--- Supplied records ---

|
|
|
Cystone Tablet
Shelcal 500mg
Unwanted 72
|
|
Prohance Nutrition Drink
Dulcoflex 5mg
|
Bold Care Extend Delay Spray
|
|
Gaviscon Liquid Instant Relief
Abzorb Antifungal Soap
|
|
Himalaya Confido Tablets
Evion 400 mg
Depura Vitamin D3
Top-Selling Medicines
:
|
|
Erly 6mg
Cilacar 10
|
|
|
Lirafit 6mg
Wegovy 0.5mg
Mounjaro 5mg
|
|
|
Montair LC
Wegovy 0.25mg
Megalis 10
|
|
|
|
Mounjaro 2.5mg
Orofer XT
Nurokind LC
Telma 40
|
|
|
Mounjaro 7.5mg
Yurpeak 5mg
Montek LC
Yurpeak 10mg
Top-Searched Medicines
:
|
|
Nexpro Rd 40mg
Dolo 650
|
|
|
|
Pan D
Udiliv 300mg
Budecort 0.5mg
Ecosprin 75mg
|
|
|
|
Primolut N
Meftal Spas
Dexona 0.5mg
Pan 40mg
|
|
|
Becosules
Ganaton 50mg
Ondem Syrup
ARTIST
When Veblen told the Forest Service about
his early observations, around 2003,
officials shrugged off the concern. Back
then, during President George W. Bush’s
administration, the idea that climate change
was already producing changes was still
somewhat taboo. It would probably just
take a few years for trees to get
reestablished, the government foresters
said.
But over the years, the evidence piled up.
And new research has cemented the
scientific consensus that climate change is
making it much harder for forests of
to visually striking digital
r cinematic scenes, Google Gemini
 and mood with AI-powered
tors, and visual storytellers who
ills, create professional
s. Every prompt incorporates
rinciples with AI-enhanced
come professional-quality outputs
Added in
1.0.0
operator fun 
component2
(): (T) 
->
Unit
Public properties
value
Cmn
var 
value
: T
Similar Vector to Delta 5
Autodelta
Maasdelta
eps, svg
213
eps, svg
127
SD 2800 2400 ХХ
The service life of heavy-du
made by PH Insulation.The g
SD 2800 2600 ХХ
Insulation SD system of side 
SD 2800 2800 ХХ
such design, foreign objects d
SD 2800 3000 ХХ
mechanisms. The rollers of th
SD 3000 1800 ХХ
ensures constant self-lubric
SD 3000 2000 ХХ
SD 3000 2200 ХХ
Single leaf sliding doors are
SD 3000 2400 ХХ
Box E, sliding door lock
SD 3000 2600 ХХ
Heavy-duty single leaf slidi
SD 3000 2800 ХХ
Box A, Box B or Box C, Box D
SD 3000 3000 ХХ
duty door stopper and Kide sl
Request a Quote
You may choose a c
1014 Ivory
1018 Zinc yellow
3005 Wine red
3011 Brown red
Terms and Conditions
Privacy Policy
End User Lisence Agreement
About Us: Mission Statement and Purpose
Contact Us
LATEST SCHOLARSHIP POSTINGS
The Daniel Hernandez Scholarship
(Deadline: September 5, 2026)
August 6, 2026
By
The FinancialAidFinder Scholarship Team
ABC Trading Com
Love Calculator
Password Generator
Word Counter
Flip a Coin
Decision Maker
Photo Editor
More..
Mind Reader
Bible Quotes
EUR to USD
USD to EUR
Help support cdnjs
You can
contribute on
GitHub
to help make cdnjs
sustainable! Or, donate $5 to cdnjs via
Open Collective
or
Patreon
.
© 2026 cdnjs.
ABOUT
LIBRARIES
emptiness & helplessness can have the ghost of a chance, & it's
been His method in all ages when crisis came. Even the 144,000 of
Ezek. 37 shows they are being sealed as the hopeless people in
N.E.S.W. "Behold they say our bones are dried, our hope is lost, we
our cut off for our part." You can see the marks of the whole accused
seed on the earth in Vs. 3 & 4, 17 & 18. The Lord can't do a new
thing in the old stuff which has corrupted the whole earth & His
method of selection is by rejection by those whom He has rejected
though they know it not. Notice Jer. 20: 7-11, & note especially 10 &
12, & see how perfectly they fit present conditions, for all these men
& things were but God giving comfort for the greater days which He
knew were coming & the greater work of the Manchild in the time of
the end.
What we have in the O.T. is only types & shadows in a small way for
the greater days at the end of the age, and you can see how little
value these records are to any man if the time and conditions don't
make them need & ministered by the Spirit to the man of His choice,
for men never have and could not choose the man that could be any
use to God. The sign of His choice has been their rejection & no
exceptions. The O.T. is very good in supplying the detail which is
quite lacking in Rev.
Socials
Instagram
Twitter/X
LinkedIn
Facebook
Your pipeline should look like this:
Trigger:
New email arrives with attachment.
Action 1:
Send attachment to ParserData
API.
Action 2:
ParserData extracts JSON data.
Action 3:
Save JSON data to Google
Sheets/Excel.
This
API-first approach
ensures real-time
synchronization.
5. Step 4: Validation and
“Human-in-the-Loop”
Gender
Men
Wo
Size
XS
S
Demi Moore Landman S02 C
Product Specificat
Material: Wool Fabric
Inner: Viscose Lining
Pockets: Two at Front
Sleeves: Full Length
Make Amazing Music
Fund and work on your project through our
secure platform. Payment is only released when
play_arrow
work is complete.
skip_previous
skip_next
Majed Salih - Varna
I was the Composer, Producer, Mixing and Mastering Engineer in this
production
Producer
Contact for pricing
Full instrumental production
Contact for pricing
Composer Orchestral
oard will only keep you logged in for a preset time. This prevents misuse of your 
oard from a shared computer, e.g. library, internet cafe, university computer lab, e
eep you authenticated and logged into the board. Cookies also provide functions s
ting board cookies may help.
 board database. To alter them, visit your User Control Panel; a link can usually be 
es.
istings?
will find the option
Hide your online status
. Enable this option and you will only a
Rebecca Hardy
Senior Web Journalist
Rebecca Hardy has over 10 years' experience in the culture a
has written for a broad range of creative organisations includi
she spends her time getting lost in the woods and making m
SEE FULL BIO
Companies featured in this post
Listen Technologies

---

_Problem description_: In the records from the start through the line containing "somewhat taboo. It would probably just", change "Top-Selling Medicines" to "Best-Selling Medicines" and leave everything else as it is.

_Your response_:
|
|
|
Cystone Tablet
Shelcal 500mg
Unwanted 72
|
|
Prohance Nutrition Drink
Dulcoflex 5mg
|
Bold Care Extend Delay Spray
|
|
Gaviscon Liquid Instant Relief
Abzorb Antifungal Soap
|
|
Himalaya Confido Tablets
Evion 400 mg
Depura Vitamin D3
Best-Selling Medicines
:
|
|
Erly 6mg
Cilacar 10
|
|
|
Lirafit 6mg
Wegovy 0.5mg
Mounjaro 5mg
|
|
|
Montair LC
Wegovy 0.25mg
Megalis 10
|
|
|
|
Mounjaro 2.5mg
Orofer XT
Nurokind LC
Telma 40
|
|
|
Mounjaro 7.5mg
Yurpeak 5mg
Montek LC
Yurpeak 10mg
Top-Searched Medicines
:
|
|
Nexpro Rd 40mg
Dolo 650
|
|
|
|
Pan D
Udiliv 300mg
Budecort 0.5mg
Ecosprin 75mg
|
|
|
|
Primolut N
Meftal Spas
Dexona 0.5mg
Pan 40mg
|
|
|
Becosules
Ganaton 50mg
Ondem Syrup
ARTIST
When Veblen told the Forest Service about
his early observations, around 2003,
officials shrugged off the concern. Back
then, during President George W. Bush’s
administration, the idea that climate change
was already producing changes was still
somewhat taboo. It would probably just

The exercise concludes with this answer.